Enfin, ici aussi, la Commission européenne est chargée
d'établir un
rapport
sur le marché intérieur du gaz
et sur la mise en oeuvre de la directive, dans le but de permettre au Conseil
et au Parlement européen d'adopter des dispositions de nature à
améliorer ce marché et qui deviendraient effectives dix ans
après l'entrée en vigueur de la directive.
Désignation d'une autorité de régulation
indépendante
L'une et l'autre des directives prévoient que chaque Etat membre doit
désigner une autorité compétente,
indépendante
des parties
, pour régler les litiges relatifs aux contrats, aux
négociations et au refus d'accès au réseau, sans
préjudice des droits d'appel prévus par le droit communautaire.

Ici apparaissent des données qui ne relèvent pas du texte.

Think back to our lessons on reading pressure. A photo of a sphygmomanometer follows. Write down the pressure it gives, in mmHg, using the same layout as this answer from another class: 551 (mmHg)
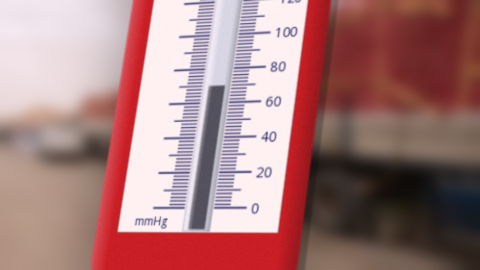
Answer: 70 (mmHg)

Ils doivent instaurer des mécanismes conformes au Traité contre
tout abus de position dominante, en particulier au détriment des
consommateurs, et tout comportement prédateur.
*
* *
Une
telle mise à plat en termes comparatifs des principales dispositions des
directives sur le marché intérieur de l'électricité
et du gaz naturel était nécessaire pour permettre d'en
appréhender les contours et les enjeux, et de prendre ainsi la mesure du
défi européen que notre politique énergétique doit
prendre en considération.
Les Gouvernements français successifs ont oeuvré, avec une
continuité qui mérite d'être saluée, pour que
l'ouverture du marché de l'électricité et du gaz soit
progressive et néanmoins réelle, qu'elle permette une large
application du principe de subsidiarité, reconnaissant les missions de
service public des opérateurs du secteur et respectant les organisations
électriques et gazières présentes dans chaque pays, en
particulier en France.
Il n'en reste pas moins que l'évolution et l'intégration du
marché entraînent une dépendance accrue par rapport aux
choix énergétiques effectués par chacun des Etats membres.
Il nous faut en avoir conscience, et faire preuve d'une extrême vigilance
dans les négociations éventuelles et ultérieures.